Greater Harrisburg's Community Magazine

Family Style: The cozy trattoria where the food is fabulous, homemade and always prepared by an Alvaro.


On a quiet residential block in Harrisburg’s Olde Uptown neighborhood, there is a restored corner townhouse with a sign advertising Alvaro Bread & Pastry Shoppe.

What many savvy Harrisburgers have learned is that, on Thursday, Friday and Saturday evenings, Alvaro’s is transformed into a tiny Italian trattoria. Their wonderful Italian bread is still there, along with cookies, cakes and gelato. But the emphasis is on pasta, especially filled pastas like ravioli with mushrooms, spinach or lobster. The atmosphere is lively with conversation and laughter. Bottles of “bring your own wine” abound on the dining tables. And, often, customers are lined up outside waiting for a table in the small space.

Alvaro’s is a family business in the truest sense of the word. Sal and Lena, the elder Alvaros from Calabria, Italy, began the business as a neighborhood bakery in 2005. They began serving lunch in 2009 and dinner in 2011. Sal was always the bread-maker and Lena the pasta, sauce and meatball chef. But, today, the Alvaro children are hands-on participants in this labor of love. Everyone cooks!

The Alvaro children, Vincent, Valentina and Domenico, are all skilled at making the wonderful food that makes this little restaurant unique. They say they have watched their parents over many years, knowing, almost with an extra sense, when a sauce or pasta is just right. Vincent has taken over a lot of the bread making, too, a task that requires being “on duty” very early in the morning.

On a cool and lovely early April day, the Alvaros were kind enough to welcome me and Megan Caruso, creative director for TheBurg, into their warm and inviting kitchen. We had requested a look into their pasta making and got something a little unexpected.

Alvaro’s is currently trying something different—rustic, whole-wheat pasta that is shaped by hand. With a number of people today tending to limit their intake of white flour and, in some cases, eggs (almost always found in “fresh” pastas), this pasta is made with an equal mix of high gluten pasta flour and whole-wheat flour. I was skeptical. How could there be no egg?

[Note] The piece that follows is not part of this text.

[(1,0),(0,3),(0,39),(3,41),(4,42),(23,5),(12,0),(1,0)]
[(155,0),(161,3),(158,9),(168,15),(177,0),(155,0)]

Lena showed us a large pasta bowl (from Italy, of course) with two cups each of white flour and whole-wheat flour. She added (very slowly) one cup of water, poured into a little well in the center of the flour. Using her hands, she created smooth, elastic dough that was definitely whole wheat in appearance. She advised us that “hands work best” and that “goes for meatballs, too!” We touched the smooth mound of dough that was perfect—just the right proportion of ingredients to keep it from being sticky.

Lena and daughter Valentina separated the dough into small pieces and then shaped each into a rope about 10 inches long. This was a rustic version of pasta known as bucatini. They cooked it for us in a pot of boiling, salted water until it was “al dente” (firm to the bite) and then covered it with their piping hot marinara sauce. It was delicious and unlike any pasta I had tasted before.

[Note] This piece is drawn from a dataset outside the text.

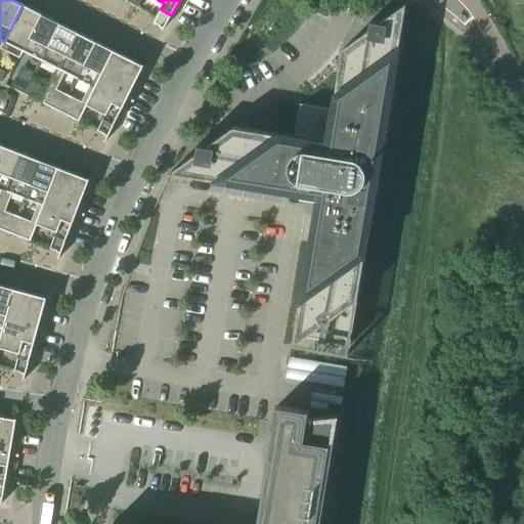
[(170,173),(188,176),(317,198),(294,346),(305,338),(350,345),(376,188),(383,183),(378,176),(406,3),(380,23),(370,22),(369,30),(343,49),(331,123),(328,125),(321,118),(305,129),(310,137),(307,139),(233,127),(207,146),(198,144),(197,154),(170,173)]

Lena gave us each a portion of dough to take home with us and showed us how to roll it and cut it into flat shapes and wide strips with a sharp pizza cutter.

The Alvaro family will still make fettucine, spaghetti, filled ravioli, pork and veal osso bucco, arugula salad and my favorite, stacked eggplant. They are testing the waters with their new, rustic, whole-wheat pasta and will see how it goes.

Our cozy afternoon in the Alvaro kitchen drifted into a lively discussion of how many eggs should go into meatballs, what is the best meat to cook with spaghetti sauce and whether olive oil should be added to the boiling pasta water. All we needed was a bottle of pinot grigio!

The rays of the late afternoon spring sun shone on the little bakery and restaurant. Sal, Lena, Vincent, Valentina and Domenico Alvaro stood on the small front stoop, their arms around each other, and posed for final pictures. The stacked tables outside promised al fresco dinners on warm summer nights. I hoped I would be there for my favorite ravioli and eggplant.

But, mostly, I was thinking about how special this family is, how very hard they work, what being Italian means, and how their endeavors are one of the many things that make our little city special.